USC vs. Stanford Prediction: Trojans’ Open Pac-12 Play on the Road Against Cardinal
Kyle Kensing (Athlon Sports) — USC’s pending Big Ten exit means this is the final installment of conference rivalry with Stanford.
Among the more consequential rivalries in Pac-12 football for the past decade and change has been the Stanford-USC series.
Even in a season of disappointment such as what both the Cardinal and Trojans endured in 2021, the game’s outcome carried significance: USC head coach Clay Helton was fired after Stanford’s romp in the Coliseum last September.
Of course, that paved the way for Lincoln Riley’s hire, a wave of high-profile transfers to Los Angeles, and the return of lofty expectations around Heritage Hall. With Caleb Williams and Jordan Addison hooking up for a pair of touchdown passes in the Trojans’ 66-14 blowout of Rice in Week 1, the enthusiasm about this new-look team appears justified.
Expectations ahead of Stanford’s 2022 were significantly lower after a dismal 2021, but the Cardinal have often been at their best against USC when playing the role of spoiler.
Midnight approaches on this rivalry before USC exits for the Big Ten.
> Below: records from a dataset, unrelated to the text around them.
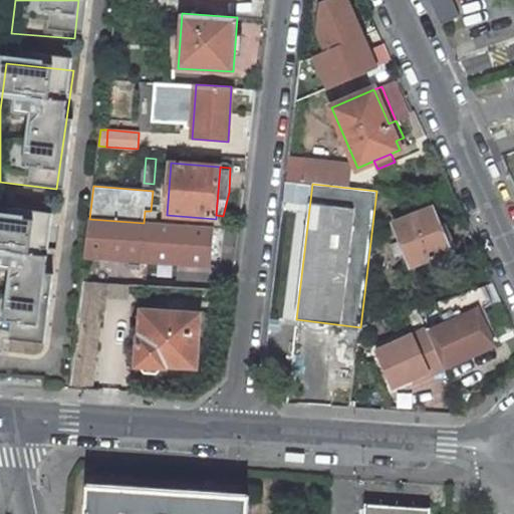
[(440,225),(433,208),(395,223),(411,265),(455,248),(445,223),(440,225)]
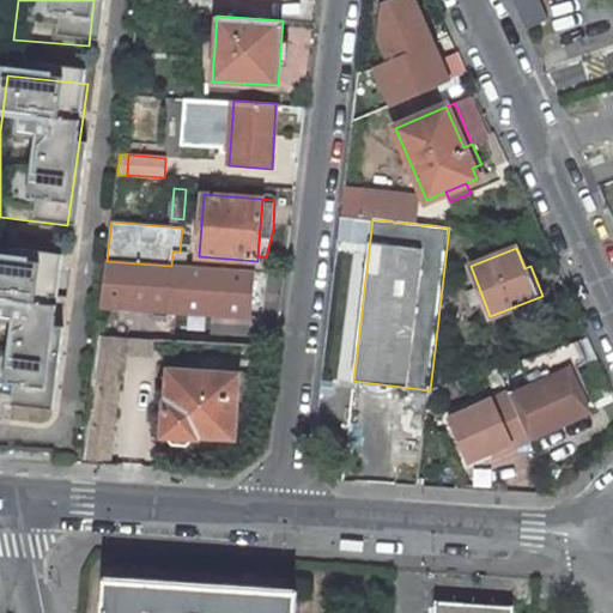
[(0,420),(44,425),(64,258),(0,249),(0,420)]
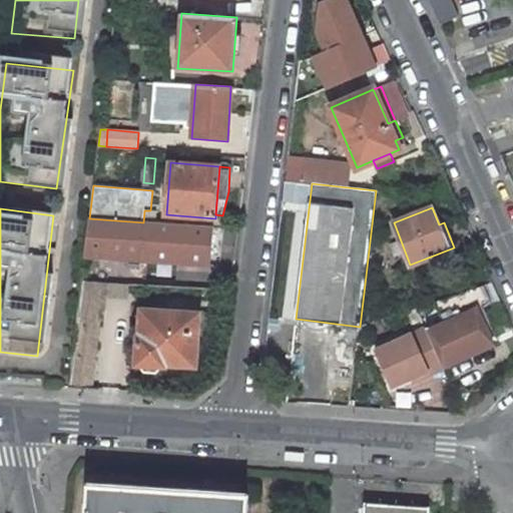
[(219,264),(224,227),(143,222),(89,218),(68,387),(92,389),(101,311),(92,310),(94,291),(102,292),(106,255),(219,264)]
Can Stanford rise to the occasion and deliver another classic in the waning days of a relationship dating back to 1905?
No. 10 USC at Stanford
Kickoff: Saturday, Sept. 10 at 7:30 p.m. ET
TV: ABC
Live Stream: fuboTV (Start your free trial)
Spread: USC -8.5
Tickets: As low as $46 on SITickets.com*
When USC Has the Ball
Riley’s spin on the Air Raid offense revitalized Oklahoma upon his hire as offensive coordinator, then produced a pair of Heisman Trophy winners and a few more finalists once he replaced the Hall of Famer Bob Stoops as head coach.
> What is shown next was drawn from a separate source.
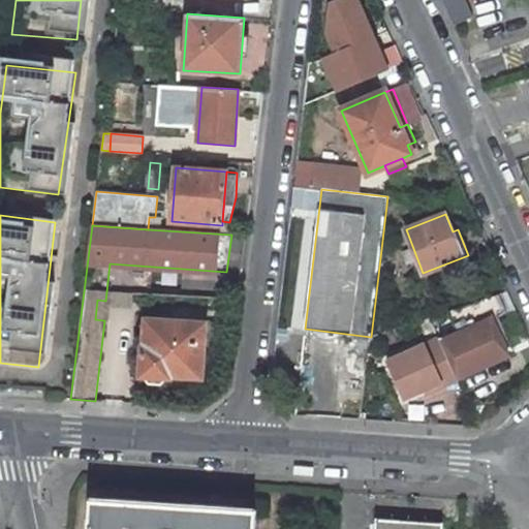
[(458,333),(440,341),(457,378),(508,354),(492,318),(516,308),(507,289),(448,310),(458,333)]
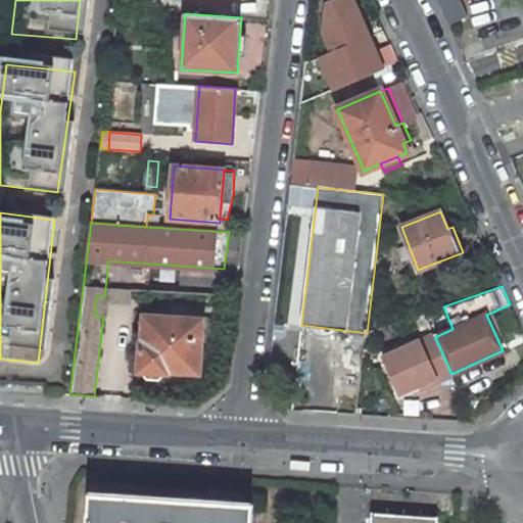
[(104,297),(96,296),(94,316),(103,317),(105,297),(104,297)]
While USC’s previous attempt to implement the Air Raid under the Helton regime never quite soared as anticipated, very early returns in the Riley era are promising. Williams was dynamic against an admittedly overmatched Rice side, spreading the ball among a diverse and talented receiving corps.
Addison, the reigning Biletnikoff Award winner, didn’t disappoint in his debut, and another Oklahoma transplant in Mario Williams is an exciting burner for the Trojans.
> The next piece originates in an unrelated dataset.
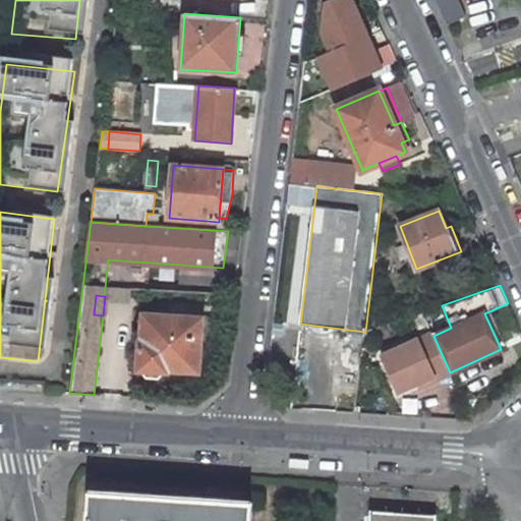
[(201,319),(143,314),(142,341),(139,341),(137,369),(141,370),(141,371),(147,378),(158,379),(164,373),(164,371),(167,371),(168,369),(184,370),(185,353),(199,354),(201,319)]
Caleb Williams’ mobility forces opponents to play a dangerous guessing game, as USC can unleash a truly effective RPO look. The skill positions are absolutely stacked, but the uncertainty looming as the Trojans open Pac-12 play is the stability upfront.
Beyond tackle Andrew Voorhees (72), USC’s offensive line is largely unknown. While Stanford’s defensive front may not be what it was during the Cardinal’s run of championships last decade, it’s a veteran group with edge rushers Stephen Herron and Aeneas DiCosmo and tackles Tobin Phillips and Anthony Franklin all having some noteworthy experience.
When Stanford Has the Ball
When Bryce Love became Stanford’s fourth different Heisman finalist in eight years at the conclusion of the 2017 season, it marked an unofficial start to the Cardinal enduring some lean years offensively.
Signs of trouble were evident before the 2018 campaign, most notably when Christian McCaffrey missed time in 2016, but Stanford’s dip to the bottom rungs of the Pac-12 across a variety of offensive statistical categories underscored the dramatic turnaround for the worse the program was experiencing. Most notably, offensive line play — once the hallmark of Stanford football — struggled mightily amid a bevy of injuries.
The 2022 unit is experienced and perhaps the most promising it’s looked in a half-decade and has a likely NFL player operating behind it with Tanner McKee. And after finishing around the cellar for rushing yardage the last few years, the Cardinal gained 169 yards at six yards per pop in Week 1.
Optimism around that stat should be guarded: Stanford faced Colgate out of the Patriot League, and E.J. Smith gained 87 of them on a single play.
Still, Stanford should be much improved on that side of the ball compared to a year ago. How much USC improved defensively from last season, now under the guidance of coordinator Alex Grinch, will shape Saturday’s prime-time affair.
Final Analysis
The USC defense rallied from a sluggish start against Rice to dominate in the second half, most notably in generating turnovers. Don’t count on McKee giving away two interceptions, let alone three pick-sixes like the Trojans garnered against Stanford assistant Mike Bloomgren’s Owls.
Stanford’s built to test some of the uncertainties in the USC lineup but ultimately could struggle to keep pace with the outstanding skill-position players that make up an overhauled Trojans roster.